§ WHAT IS EXPECTED: In full and word for word, copy the listing; no pictures belong in the copy.

§ DATA EXCERPTS:
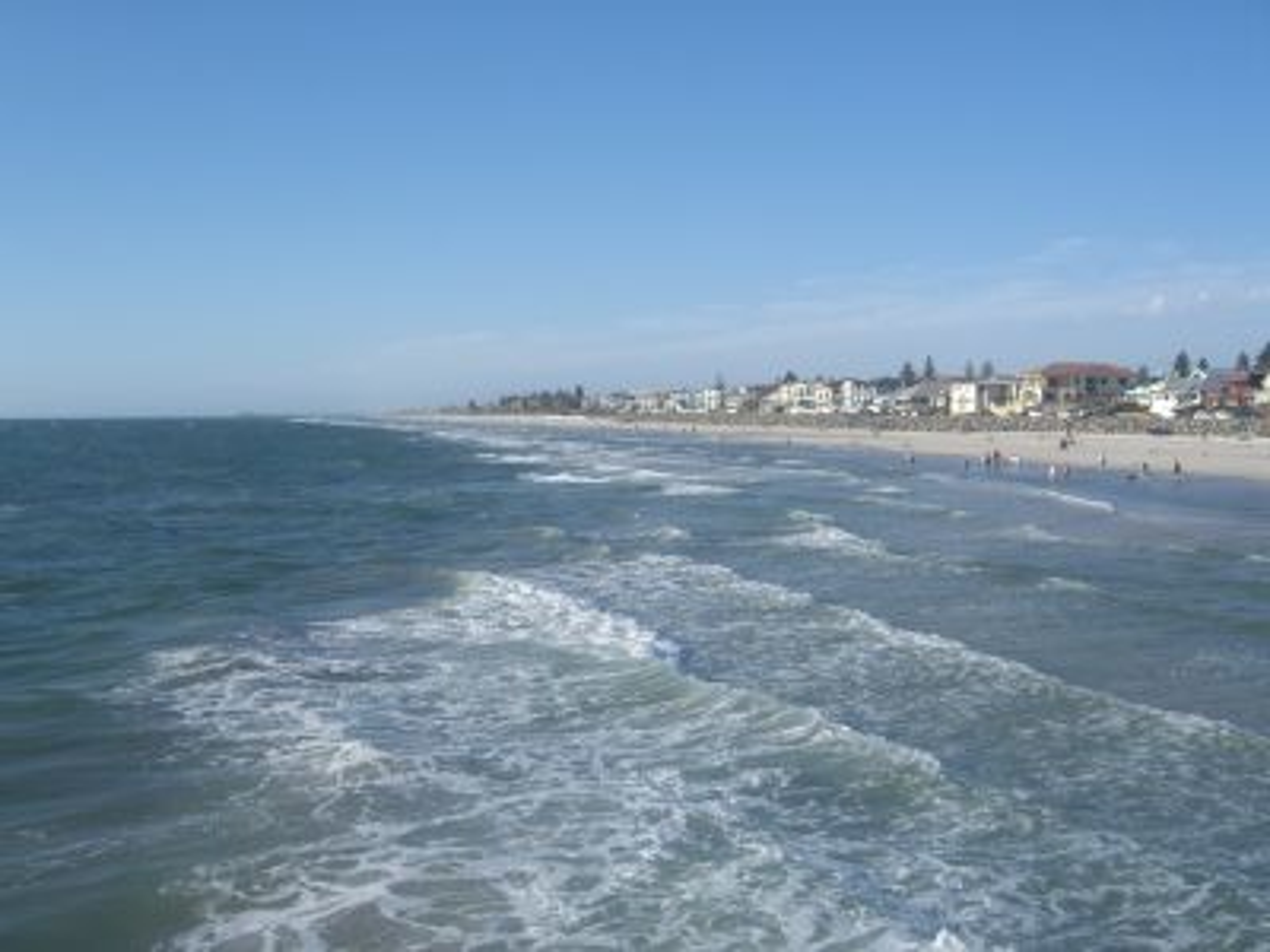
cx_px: 635
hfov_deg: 49.0
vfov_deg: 37.7
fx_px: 1394
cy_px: 476
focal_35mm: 38
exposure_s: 1/250
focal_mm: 7.9
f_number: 8
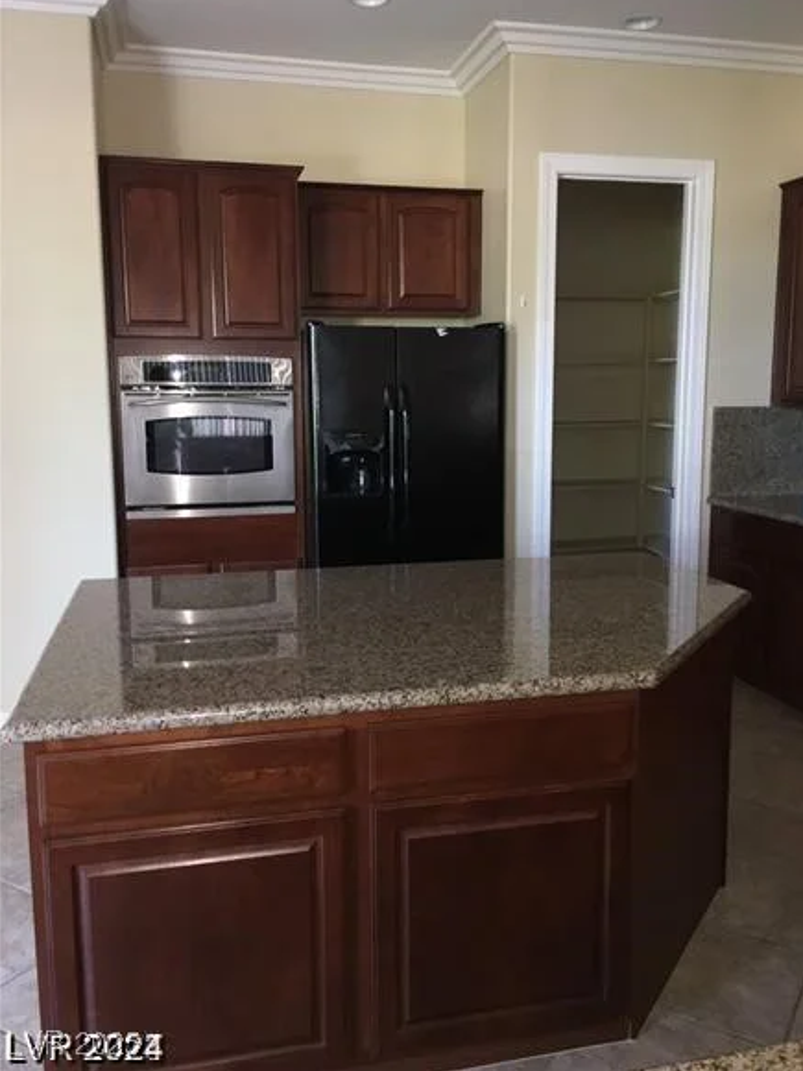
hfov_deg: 46.8
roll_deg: +1.0
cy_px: 521
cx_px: 413
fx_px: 928
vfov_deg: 60.0
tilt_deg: -8.2
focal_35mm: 30
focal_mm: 4.15
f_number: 2.2
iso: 125
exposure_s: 1/16
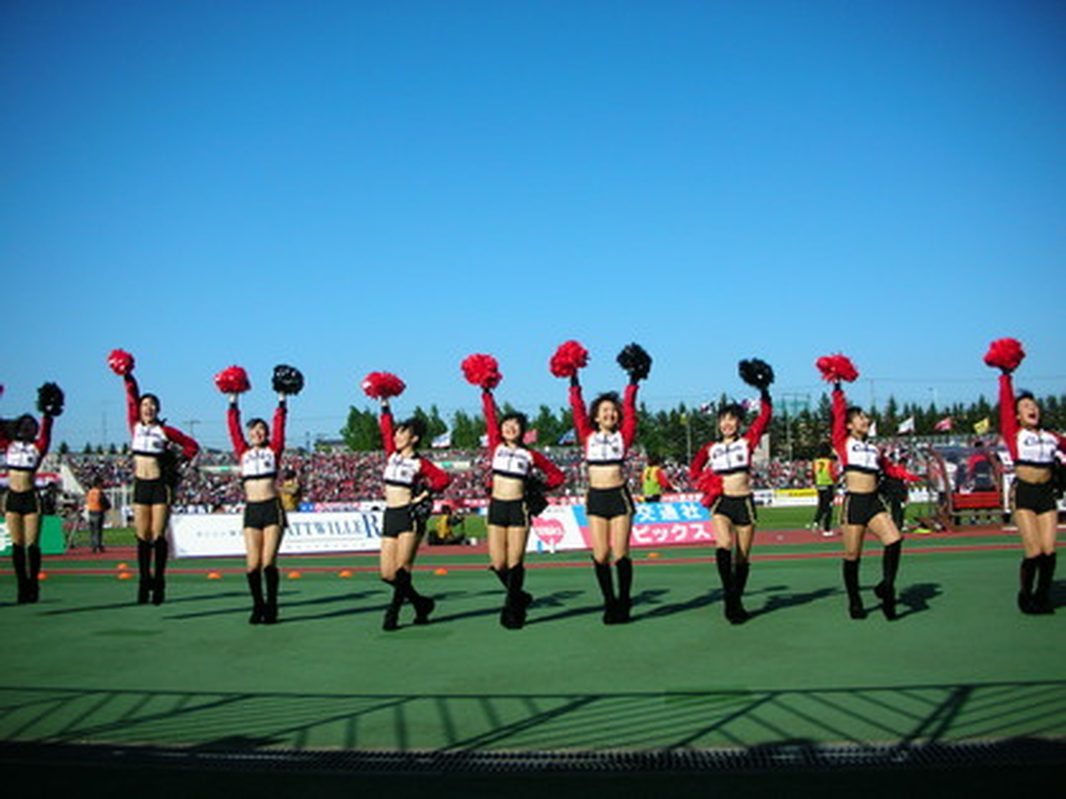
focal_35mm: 35
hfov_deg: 52.6
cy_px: 400
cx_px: 533
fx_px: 1078
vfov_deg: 40.7
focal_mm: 5.8
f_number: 8.5
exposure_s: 1/180
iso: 50
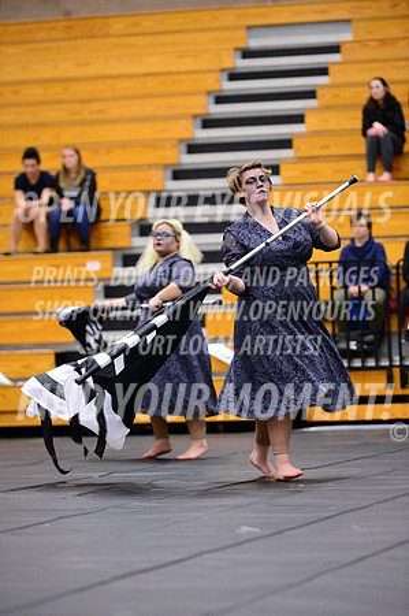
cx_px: 204
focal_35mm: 155
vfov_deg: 13.3
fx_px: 2647
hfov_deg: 8.8
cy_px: 308
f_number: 2.8
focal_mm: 155
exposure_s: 1/320
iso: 8000
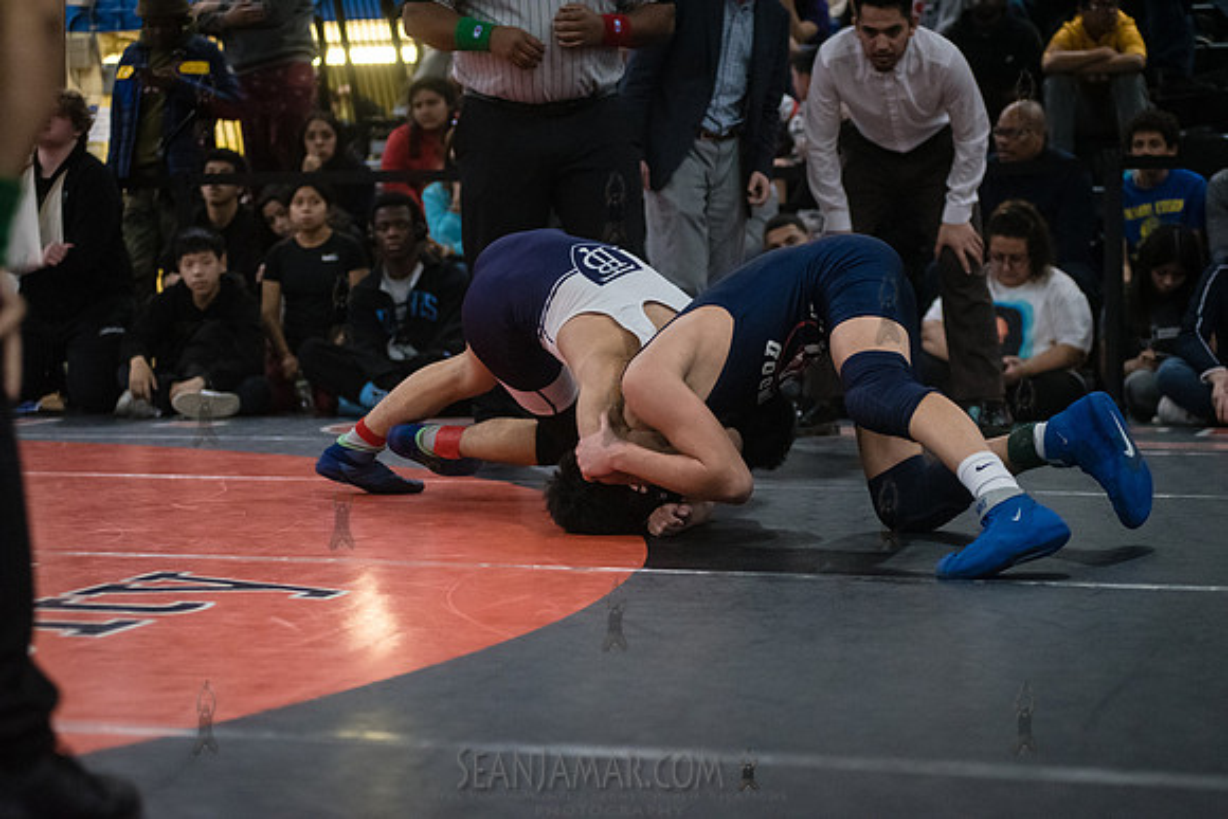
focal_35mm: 80
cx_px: 614
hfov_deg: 25.4
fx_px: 2729
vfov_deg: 17.1
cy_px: 410
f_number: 3.5
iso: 8000
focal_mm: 80
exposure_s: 1/500
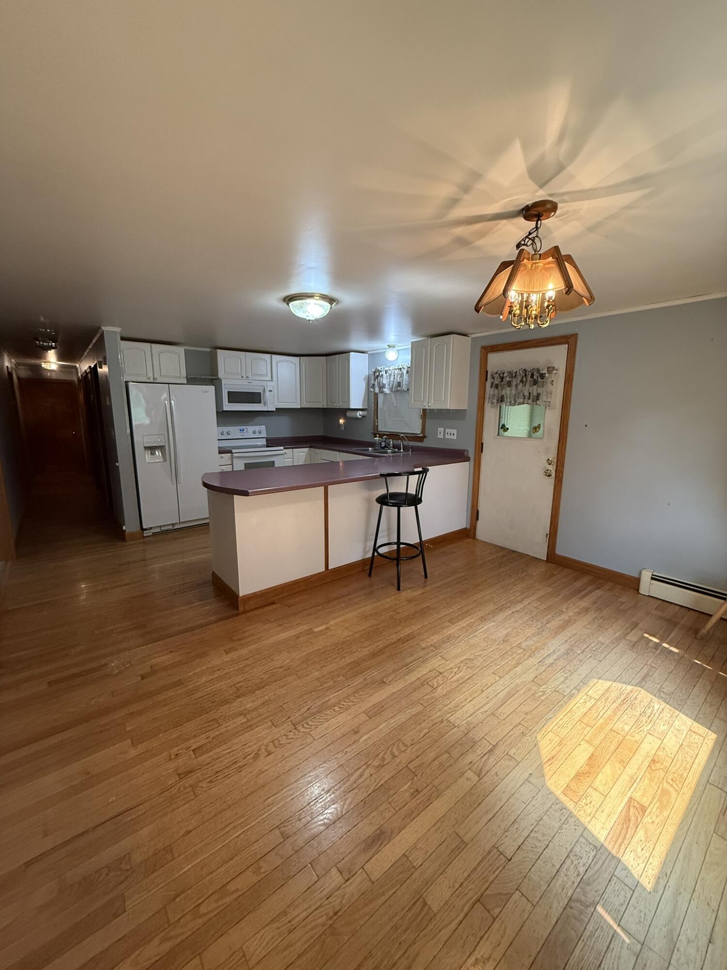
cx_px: 364
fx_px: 392
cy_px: 485
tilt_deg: -10.2
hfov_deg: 85.7
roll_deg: -0.5
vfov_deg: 102.1
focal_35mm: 14
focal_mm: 2.22
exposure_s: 1/120
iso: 250
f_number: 2.2
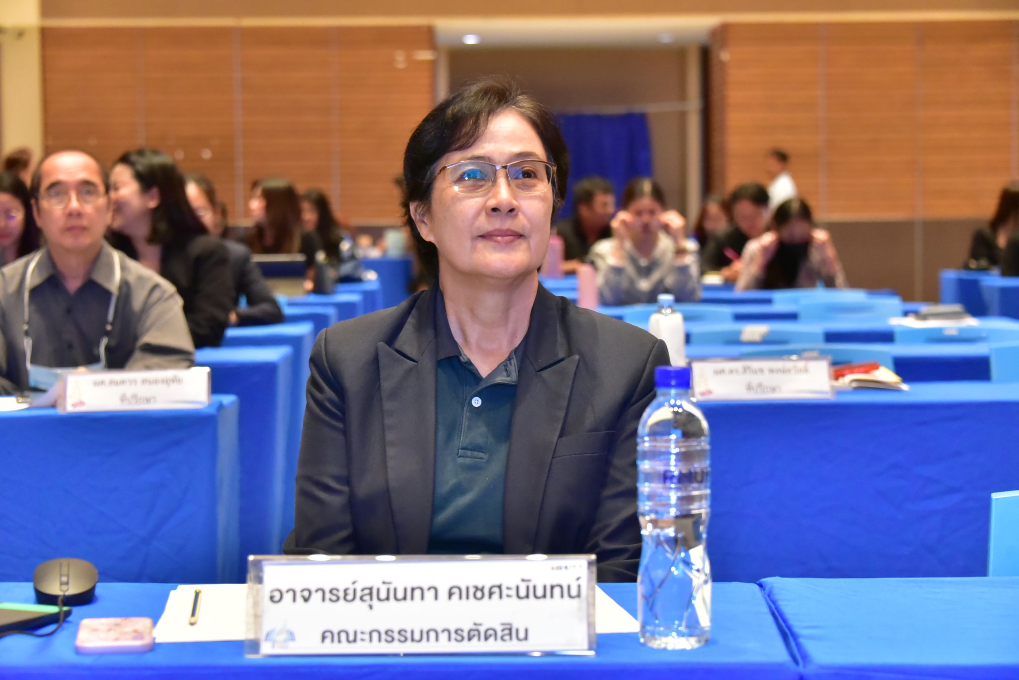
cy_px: 340
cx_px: 510
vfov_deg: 16.7
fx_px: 2322
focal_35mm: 82
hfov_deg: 24.8
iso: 8000
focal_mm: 82
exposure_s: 1/160
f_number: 5.6
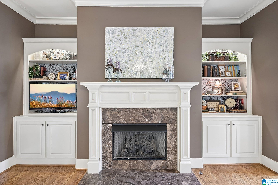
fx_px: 135
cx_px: 139
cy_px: 92
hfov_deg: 91.6
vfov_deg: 68.9
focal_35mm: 18
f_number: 8
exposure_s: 1/3.33
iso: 400
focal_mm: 17.5
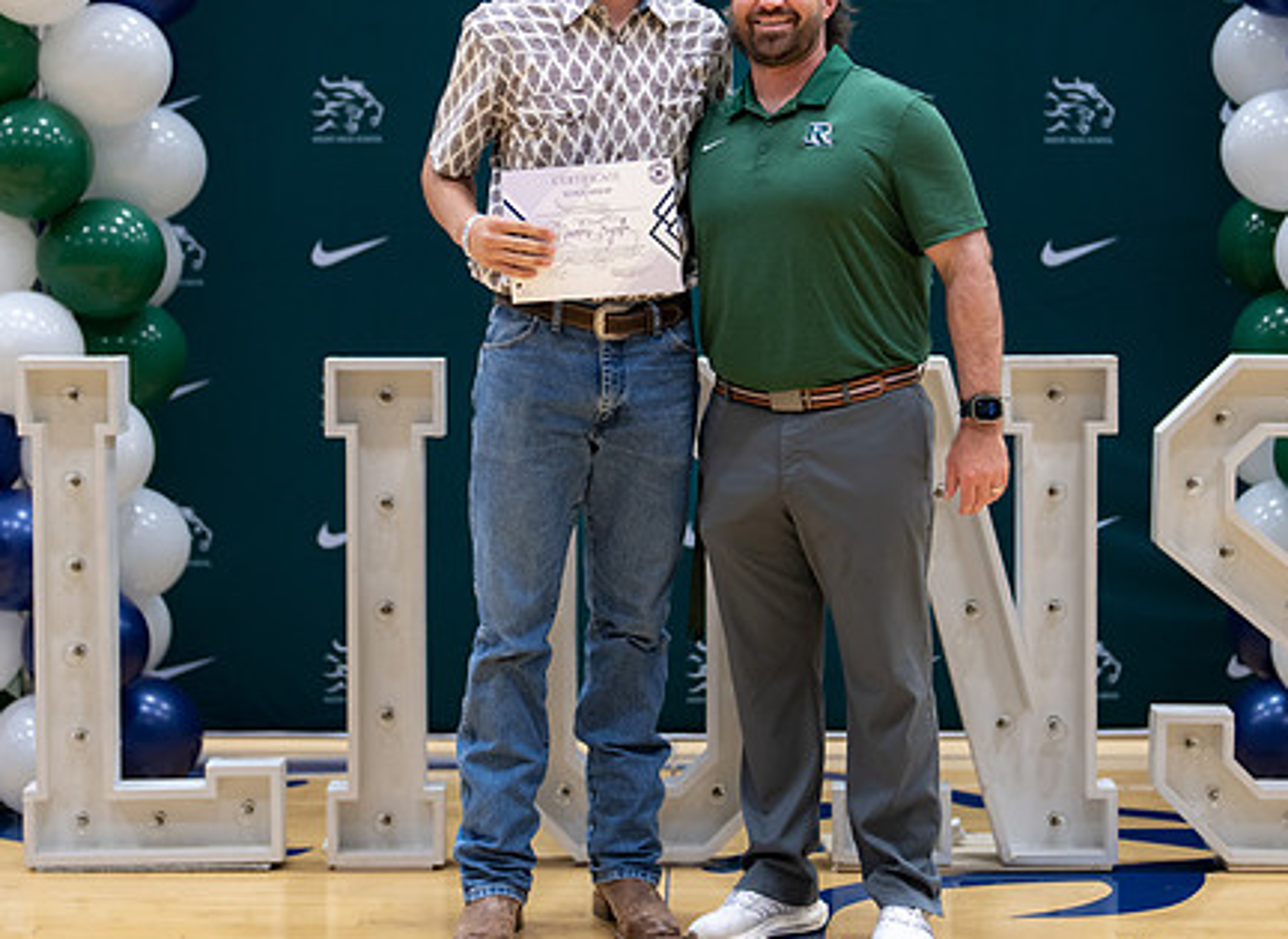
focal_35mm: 78
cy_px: 309
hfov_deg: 25.3
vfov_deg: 18.5
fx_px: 2873
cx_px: 669
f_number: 1.2
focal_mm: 50
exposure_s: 1/320
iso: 400
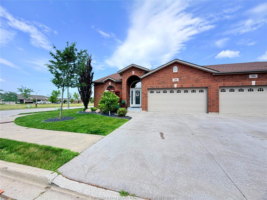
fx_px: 108
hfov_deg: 102.1
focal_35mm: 14
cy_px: 100
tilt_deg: +1.3
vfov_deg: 85.7
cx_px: 134
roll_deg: +0.2
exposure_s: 1/540
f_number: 2.2
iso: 40
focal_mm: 2.22
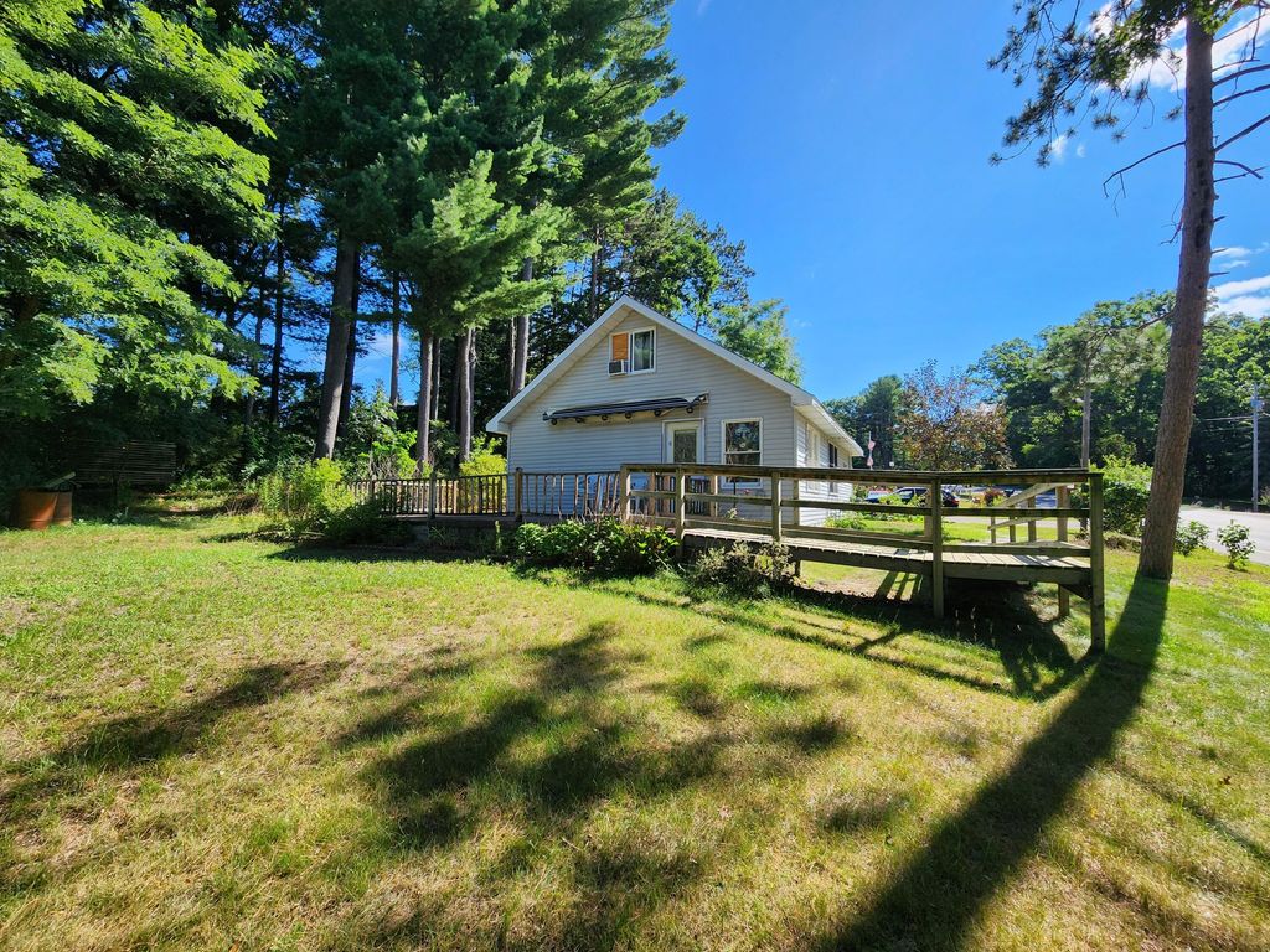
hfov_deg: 106.2
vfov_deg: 89.9
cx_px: 635
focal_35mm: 13
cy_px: 476
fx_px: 477
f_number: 2.2
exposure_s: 1/1208
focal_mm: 2.2
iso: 50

§ SOLUTION TO THE EXERCISE:
cx_px: 635
hfov_deg: 49.0
vfov_deg: 37.7
fx_px: 1394
cy_px: 476
focal_35mm: 38
exposure_s: 1/250
focal_mm: 7.9
f_number: 8
hfov_deg: 46.8
roll_deg: +1.0
cy_px: 521
cx_px: 413
fx_px: 928
vfov_deg: 60.0
tilt_deg: -8.2
focal_35mm: 30
focal_mm: 4.15
f_number: 2.2
iso: 125
exposure_s: 1/16
focal_35mm: 35
hfov_deg: 52.6
cy_px: 400
cx_px: 533
fx_px: 1078
vfov_deg: 40.7
focal_mm: 5.8
f_number: 8.5
exposure_s: 1/180
iso: 50
cx_px: 204
focal_35mm: 155
vfov_deg: 13.3
fx_px: 2647
hfov_deg: 8.8
cy_px: 308
f_number: 2.8
focal_mm: 155
exposure_s: 1/320
iso: 8000
focal_35mm: 80
cx_px: 614
hfov_deg: 25.4
fx_px: 2729
vfov_deg: 17.1
cy_px: 410
f_number: 3.5
iso: 8000
focal_mm: 80
exposure_s: 1/500
cx_px: 364
fx_px: 392
cy_px: 485
tilt_deg: -10.2
hfov_deg: 85.7
roll_deg: -0.5
vfov_deg: 102.1
focal_35mm: 14
focal_mm: 2.22
exposure_s: 1/120
iso: 250
f_number: 2.2
cy_px: 340
cx_px: 510
vfov_deg: 16.7
fx_px: 2322
focal_35mm: 82
hfov_deg: 24.8
iso: 8000
focal_mm: 82
exposure_s: 1/160
f_number: 5.6
fx_px: 135
cx_px: 139
cy_px: 92
hfov_deg: 91.6
vfov_deg: 68.9
focal_35mm: 18
f_number: 8
exposure_s: 1/3.33
iso: 400
focal_mm: 17.5
focal_35mm: 78
cy_px: 309
hfov_deg: 25.3
vfov_deg: 18.5
fx_px: 2873
cx_px: 669
f_number: 1.2
focal_mm: 50
exposure_s: 1/320
iso: 400
fx_px: 108
hfov_deg: 102.1
focal_35mm: 14
cy_px: 100
tilt_deg: +1.3
vfov_deg: 85.7
cx_px: 134
roll_deg: +0.2
exposure_s: 1/540
f_number: 2.2
iso: 40
focal_mm: 2.22
hfov_deg: 106.2
vfov_deg: 89.9
cx_px: 635
focal_35mm: 13
cy_px: 476
fx_px: 477
f_number: 2.2
exposure_s: 1/1208
focal_mm: 2.2
iso: 50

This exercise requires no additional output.